» **THE PROBLEM**: Summarize the text about Tim Wall in two sentences.

» **TEXT BLOCK**:
Begin
Tim Wall bursts through the glass backdoors of Newtown’s Carlisle Castle Hotel, drowning in a torn beige overcoat, four sizes too large for his frail frame. He’s 20 minutes late and visibly frazzled, quickly side-stepping around the beer garden obstacles: an array of scattered wooden benches and drunk students. He offers his hand. “Fuck, sorry man. I’ve got this crazy flu.”
It’s the same unnecessary act of urgency Wall has replicated across the stages of warehouses, pubs and — most recently — the Sydney Opera House over the past six years. There, in his role as lead singer of Sydney band Royal Headache, the man better known as “Shogun” marches purposefully in a dizzying, endless loop, mimicking the soundtrack of punk urgency provided by his three bandmates; a parade paused sporadically when a particular lyric requires an emotional exhalation only achievable from a crouched, clenched position.
End
» **RECORD SET**:
Begin
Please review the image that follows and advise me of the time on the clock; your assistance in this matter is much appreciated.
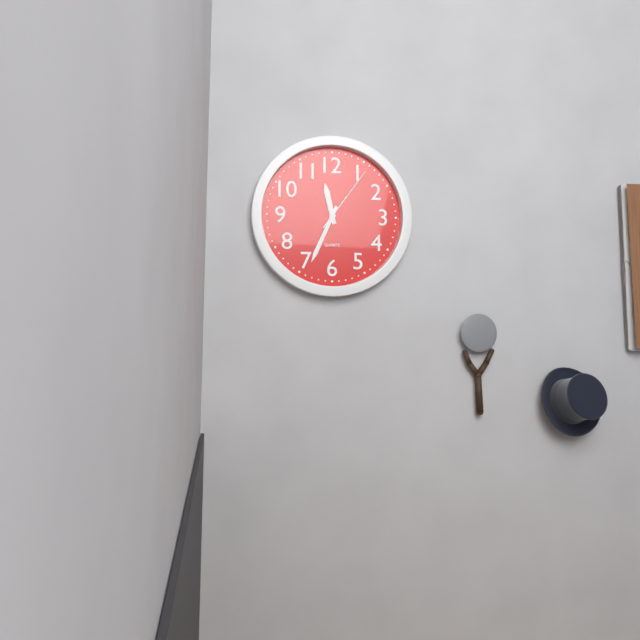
11:34:06
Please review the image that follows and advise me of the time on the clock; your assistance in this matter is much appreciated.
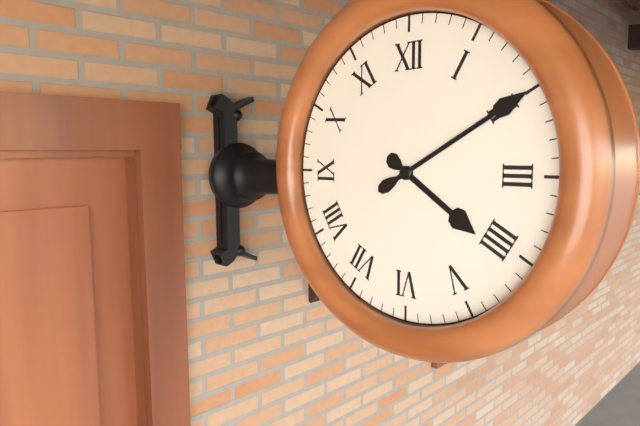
4:10
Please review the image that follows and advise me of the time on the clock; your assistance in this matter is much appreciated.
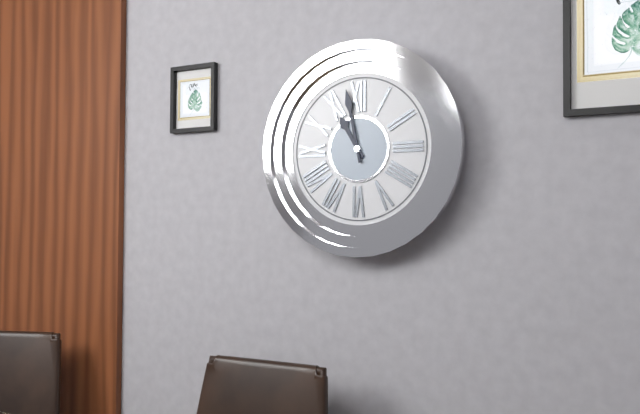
10:58
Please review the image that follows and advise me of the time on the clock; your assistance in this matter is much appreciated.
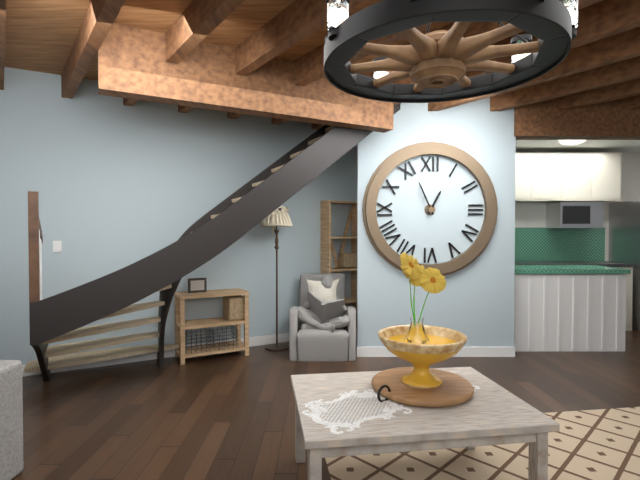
12:56
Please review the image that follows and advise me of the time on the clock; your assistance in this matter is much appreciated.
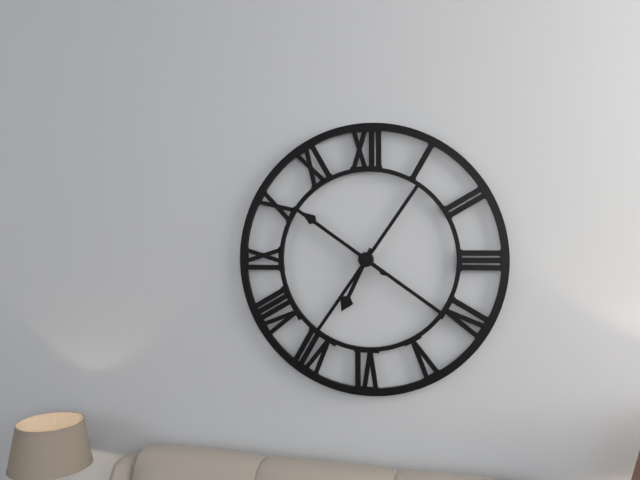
6:51
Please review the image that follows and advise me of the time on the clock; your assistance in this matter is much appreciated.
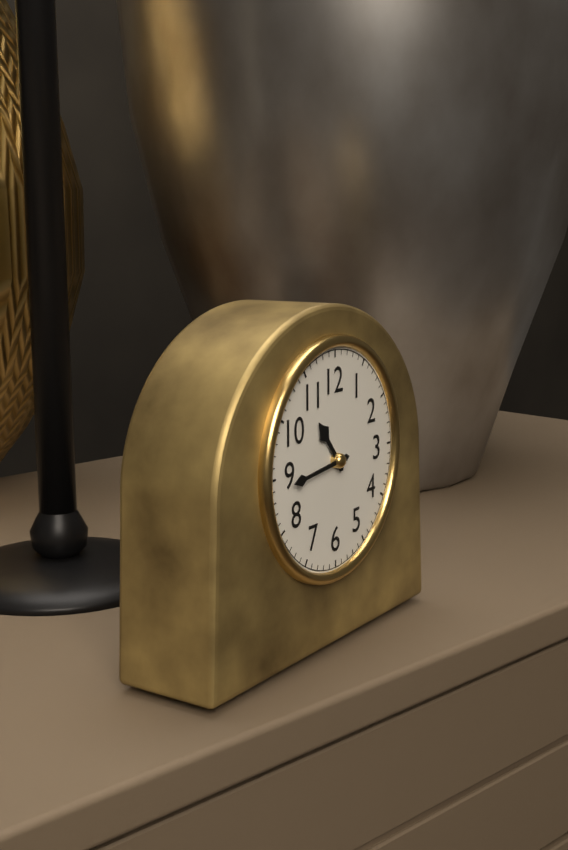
10:44
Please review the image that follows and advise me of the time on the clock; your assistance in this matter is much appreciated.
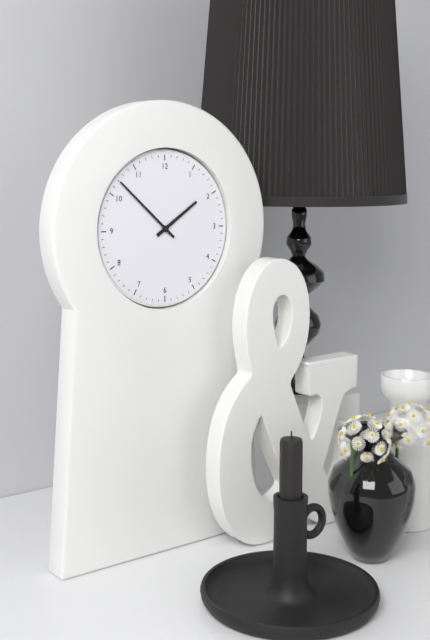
1:52
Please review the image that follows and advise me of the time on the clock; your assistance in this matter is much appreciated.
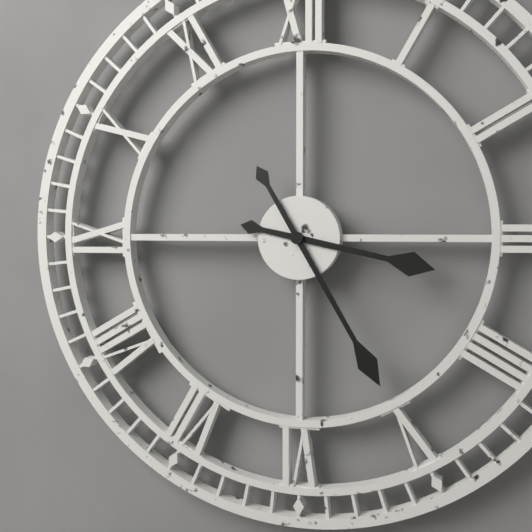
3:25
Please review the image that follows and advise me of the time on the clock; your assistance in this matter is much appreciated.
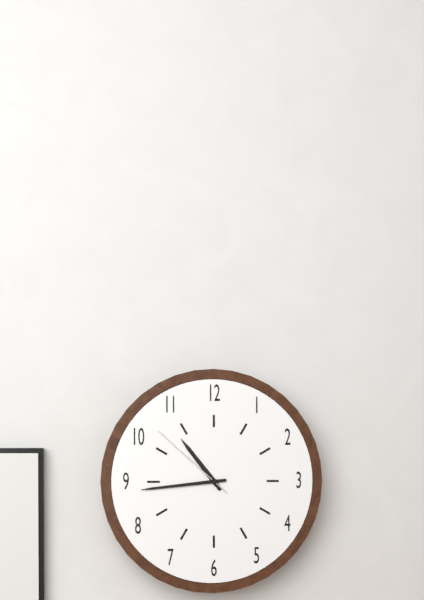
10:44:52
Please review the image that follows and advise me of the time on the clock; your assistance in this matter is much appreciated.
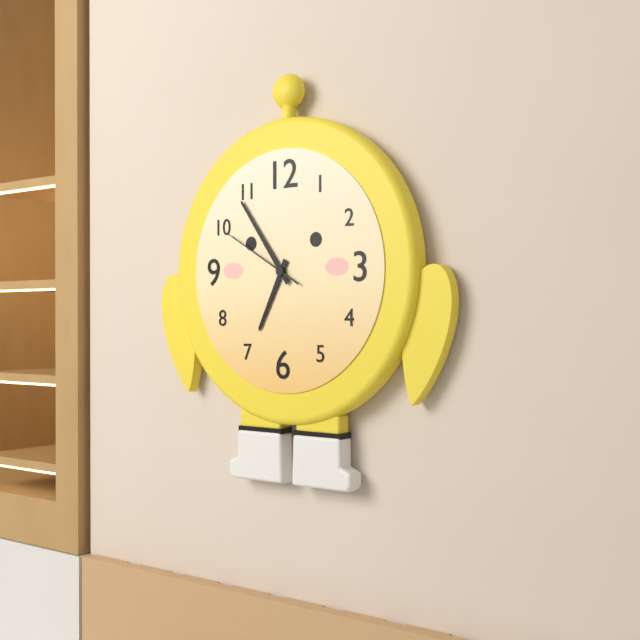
6:54:50
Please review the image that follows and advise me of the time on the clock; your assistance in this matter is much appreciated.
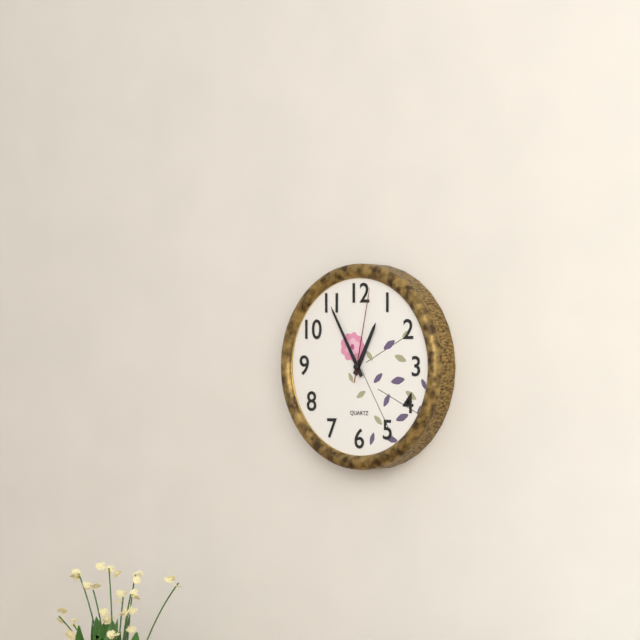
12:55:02
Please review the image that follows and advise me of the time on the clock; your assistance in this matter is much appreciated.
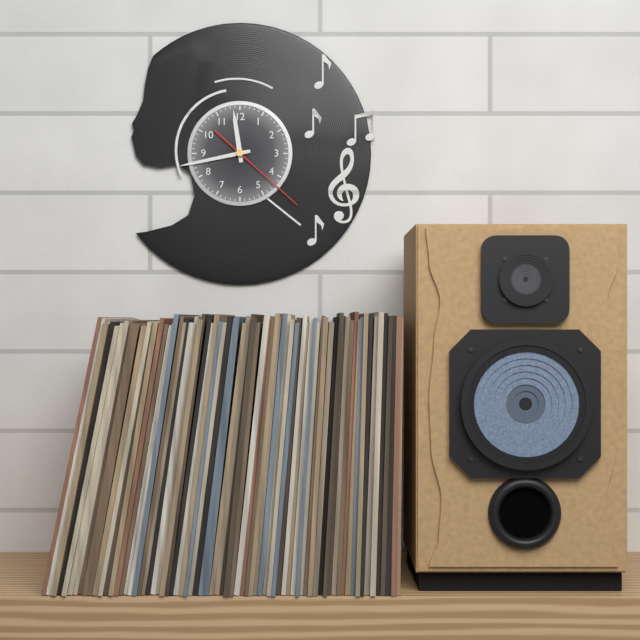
11:43:22
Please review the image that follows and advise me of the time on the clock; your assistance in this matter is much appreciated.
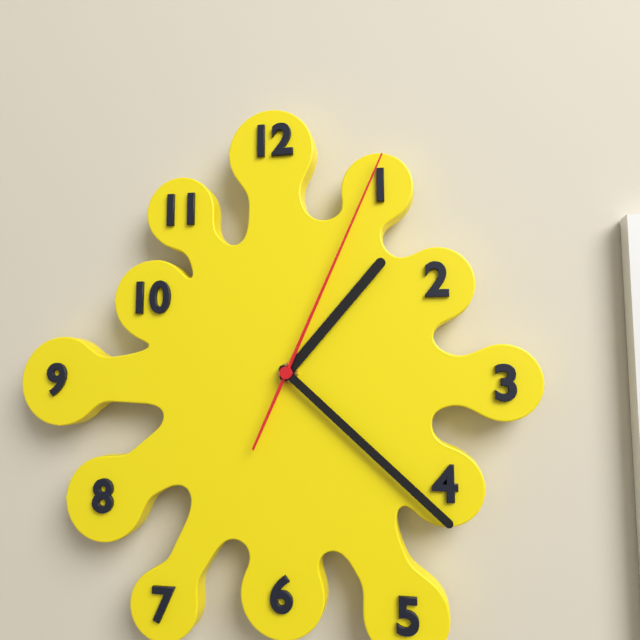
1:22:04
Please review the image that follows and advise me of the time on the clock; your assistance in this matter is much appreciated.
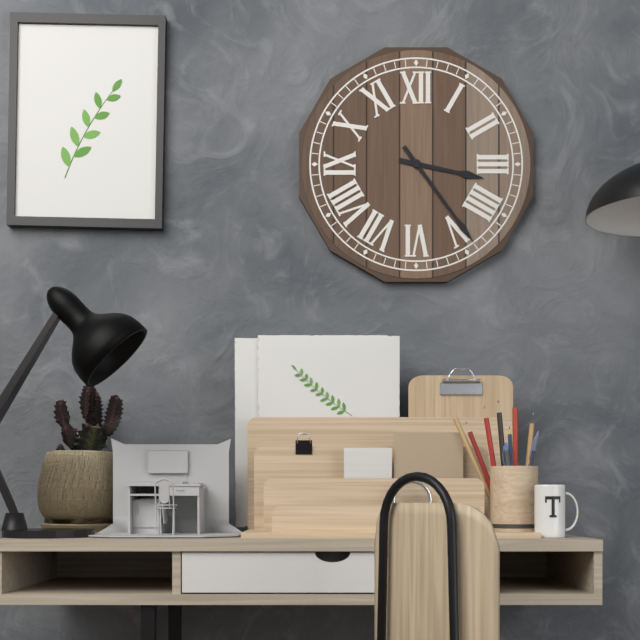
3:24
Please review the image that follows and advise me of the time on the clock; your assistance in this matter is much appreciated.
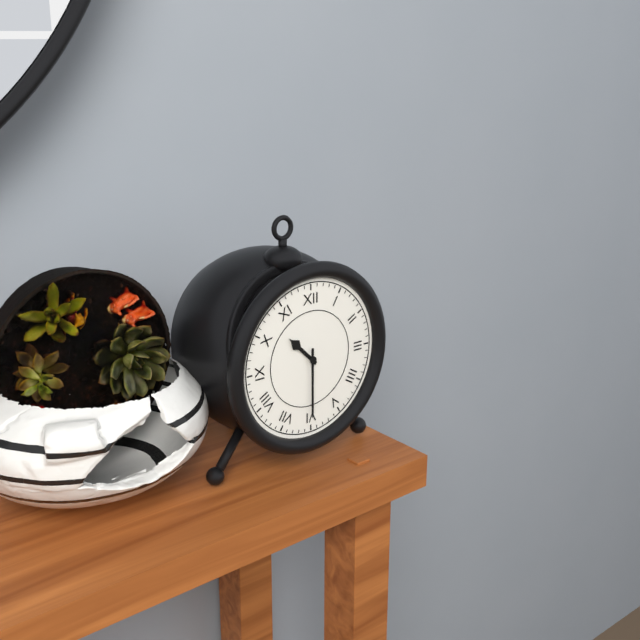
End
» **TASK RESPONSE**: Tim Wall arrives 20 minutes late and frazzled at Newtown's Carlisle Castle Hotel, wearing an oversized torn overcoat and apologizing that he has a flu. The same unnecessary urgency has marked his six years of performances as "Shogun," lead singer of Sydney band Royal Headache, in warehouses, in pubs and at the Sydney Opera House, where he marches in an endless loop to his three bandmates' punk sound and stops now and then to crouch for emotional lyrics.